▶ **EXERCISE REQUIREMENTS**
Return, exactly as written, every line from the first line of the data below through the line that contains "left shoulder: (151, 96)".

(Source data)
——————
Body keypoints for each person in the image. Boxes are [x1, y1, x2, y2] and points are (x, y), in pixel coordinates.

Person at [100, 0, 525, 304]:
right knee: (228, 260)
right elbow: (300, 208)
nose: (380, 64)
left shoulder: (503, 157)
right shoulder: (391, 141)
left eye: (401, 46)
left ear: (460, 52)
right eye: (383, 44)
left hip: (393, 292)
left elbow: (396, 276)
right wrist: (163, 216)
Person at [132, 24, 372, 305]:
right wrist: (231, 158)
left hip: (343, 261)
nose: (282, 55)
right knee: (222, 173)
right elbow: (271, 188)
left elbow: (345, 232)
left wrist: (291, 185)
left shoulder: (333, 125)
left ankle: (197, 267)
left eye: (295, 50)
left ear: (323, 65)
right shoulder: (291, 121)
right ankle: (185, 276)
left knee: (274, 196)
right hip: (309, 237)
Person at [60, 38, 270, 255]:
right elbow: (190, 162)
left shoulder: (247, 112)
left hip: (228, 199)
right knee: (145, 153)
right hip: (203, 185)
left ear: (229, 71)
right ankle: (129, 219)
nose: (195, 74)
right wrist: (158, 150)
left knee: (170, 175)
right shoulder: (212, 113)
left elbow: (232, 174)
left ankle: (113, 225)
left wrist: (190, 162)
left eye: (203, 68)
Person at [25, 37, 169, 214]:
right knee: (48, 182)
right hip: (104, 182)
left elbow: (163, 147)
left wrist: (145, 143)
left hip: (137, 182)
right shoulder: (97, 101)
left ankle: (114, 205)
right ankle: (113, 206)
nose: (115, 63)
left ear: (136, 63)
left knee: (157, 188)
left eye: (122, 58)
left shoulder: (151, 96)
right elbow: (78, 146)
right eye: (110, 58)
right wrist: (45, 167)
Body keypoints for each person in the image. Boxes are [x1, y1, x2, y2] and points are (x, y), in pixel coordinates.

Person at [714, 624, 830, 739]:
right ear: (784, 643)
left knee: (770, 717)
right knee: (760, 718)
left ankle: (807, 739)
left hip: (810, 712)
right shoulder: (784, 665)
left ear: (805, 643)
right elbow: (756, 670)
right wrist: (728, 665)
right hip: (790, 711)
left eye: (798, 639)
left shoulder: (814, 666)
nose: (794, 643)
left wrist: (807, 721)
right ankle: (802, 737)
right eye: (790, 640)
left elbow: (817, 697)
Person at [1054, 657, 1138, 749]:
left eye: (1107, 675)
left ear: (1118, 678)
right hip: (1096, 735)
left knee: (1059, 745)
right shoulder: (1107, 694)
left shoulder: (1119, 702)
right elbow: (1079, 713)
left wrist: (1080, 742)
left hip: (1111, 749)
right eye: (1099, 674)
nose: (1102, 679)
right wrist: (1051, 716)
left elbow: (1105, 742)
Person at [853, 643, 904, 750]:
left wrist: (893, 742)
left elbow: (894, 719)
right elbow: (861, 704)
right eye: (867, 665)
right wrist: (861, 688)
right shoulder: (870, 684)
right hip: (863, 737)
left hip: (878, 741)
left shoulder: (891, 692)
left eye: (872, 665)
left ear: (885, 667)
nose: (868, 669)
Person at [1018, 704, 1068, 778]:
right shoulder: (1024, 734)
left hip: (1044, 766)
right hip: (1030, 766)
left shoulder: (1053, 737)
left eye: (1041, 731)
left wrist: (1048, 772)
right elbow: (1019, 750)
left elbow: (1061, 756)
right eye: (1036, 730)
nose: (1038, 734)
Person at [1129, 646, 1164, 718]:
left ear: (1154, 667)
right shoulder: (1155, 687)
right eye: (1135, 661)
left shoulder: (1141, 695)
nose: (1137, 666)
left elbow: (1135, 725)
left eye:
——————
▶ **WRITTEN ANSWER**
Body keypoints for each person in the image. Boxes are [x1, y1, x2, y2] and points are (x, y), in pixel coordinates.

Person at [100, 0, 525, 304]:
right knee: (228, 260)
right elbow: (300, 208)
nose: (380, 64)
left shoulder: (503, 157)
right shoulder: (391, 141)
left eye: (401, 46)
left ear: (460, 52)
right eye: (383, 44)
left hip: (393, 292)
left elbow: (396, 276)
right wrist: (163, 216)
Person at [132, 24, 372, 305]:
right wrist: (231, 158)
left hip: (343, 261)
nose: (282, 55)
right knee: (222, 173)
right elbow: (271, 188)
left elbow: (345, 232)
left wrist: (291, 185)
left shoulder: (333, 125)
left ankle: (197, 267)
left eye: (295, 50)
left ear: (323, 65)
right shoulder: (291, 121)
right ankle: (185, 276)
left knee: (274, 196)
right hip: (309, 237)
Person at [60, 38, 270, 255]:
right elbow: (190, 162)
left shoulder: (247, 112)
left hip: (228, 199)
right knee: (145, 153)
right hip: (203, 185)
left ear: (229, 71)
right ankle: (129, 219)
nose: (195, 74)
right wrist: (158, 150)
left knee: (170, 175)
right shoulder: (212, 113)
left elbow: (232, 174)
left ankle: (113, 225)
left wrist: (190, 162)
left eye: (203, 68)
Person at [25, 37, 169, 214]:
right knee: (48, 182)
right hip: (104, 182)
left elbow: (163, 147)
left wrist: (145, 143)
left hip: (137, 182)
right shoulder: (97, 101)
left ankle: (114, 205)
right ankle: (113, 206)
nose: (115, 63)
left ear: (136, 63)
left knee: (157, 188)
left eye: (122, 58)
left shoulder: (151, 96)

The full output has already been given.